In practice the ones I hit most were unsupported_content_type and "the body came back nearly empty." web_fetch does not support pages rendered dynamically with JavaScript. Point it at a client-rendered SPA and you get the skeleton with thin content. If you already know the target is a dynamic page, it is more realistic to choose a different retrieval path than to fight web_fetch.
For large documents, reach for dynamic filtering
When you need only a specific section out of a long PDF or a huge document, the newer tool version web_fetch_20260209 helps. Here Claude writes code to filter the fetched body before it loads into context, keeping only what you need and discarding the rest, which holds token use down while preserving accuracy.

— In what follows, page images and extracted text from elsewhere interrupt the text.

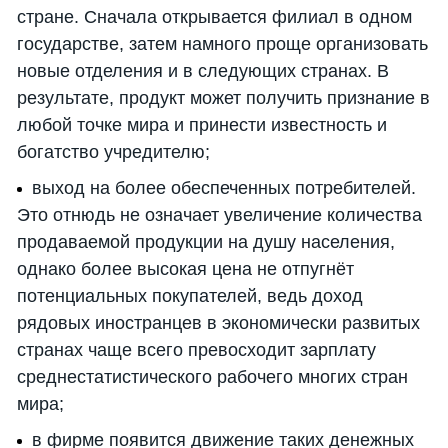
стране. Сначала открывается филиал в одном
государстве, затем намного проще организовать
новые отделения и в следующих странах. В
результате, продукт может получить признание в
любой точке мира и принести известность и
богатство учредителю;
выход на более обеспеченных потребителей.
Это отнюдь не означает увеличение количества
продаваемой продукции на душу населения,
однако более высокая цена не отпугнёт
потенциальных покупателей, ведь доход
рядовых иностранцев в экономически развитых
странах чаще всего превосходит зарплату
среднестатистического рабочего многих стран
мира;
в фирме появится движение таких денежных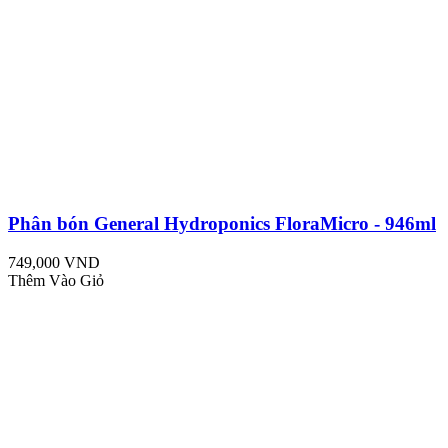
Phân bón General Hydroponics FloraMicro - 946ml
749,000 VND
Thêm Vào Giỏ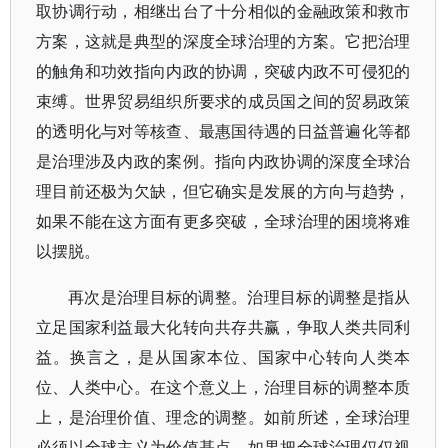
取协调行动，相继出台了十分相似的金融政策和救市
方案，这就是典型的深度全球治理的方案。它把治理
的触角和功效指向内政的协调，突破内政不可侵犯的
束缚。世界贸易组织所要求的成员国之间的贸易政策
的透明化与对等核查、最惠国待遇的日益普遍化等都
是治理涉及内政的案例。指向内政协调的深度全球治
理目前还极为欠缺，但它确实是发展的方向与趋势，
如果不能在这方面有更多突破，全球治理的困境将难
以摆脱。
再次是治理目标的调整。治理目标的调整是指从
立足国家利益最大化转向共存共赢，争取人类共同利
益。换言之，是从国家本位、国家中心转向人类本
位、人类中心。在这个意义上，治理目标的调整本质
上，是治理价值、理念的调整。如前所述，全球治理
必须以全球主义为价值基点，如果把全球治理仅仅视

resp = client.messages.create( model="claude-opus-4-8", max_tokens=4096, messages=[ { "role": "user", "content": "From this long PDF, extract only the passages about pricing: " "https://example.com/whitepaper.pdf", } ], tools=[ {"type": "web_fetch_20260209", "name": "web_fetch"}, {"type": "code_execution_20250825", "name": "code_execution"}, ],)
Dynamic filtering requires the code execution tool to be enabled, and note that supported models are limited (newer generations such as Fable 5 and Opus 4.8). Conversely, if the page you fetch is small to begin with, the benefit is thin and the setup more complex. My own split is: a page of a few kB goes through the classic web_fetch_20250910, while a research-paper PDF in the hundreds-of-thousands-of-tokens range goes through web_fetch_20260209. Choosing by how much content you pull in, rather than by how new the tool version is, makes both the results and the cost easier to predict.
One next step
Pin a single trusted documentation page with allowed_domains, cap it with max_content_tokens set to 8,000, and have that minimal setup summarize it. Log both retrieved_at and any error codes there, and the production behavior becomes far easier to read once you ship it. Details of the spec do shift, so confirm the tool version and beta header in the official Anthropic documentation each time.
Reading primary sources directly is an unglamorous step, but it moved the needle on factual accuracy more than almost anything else. I hope it helps if you're wrestling with the same accuracy problem in your own generation.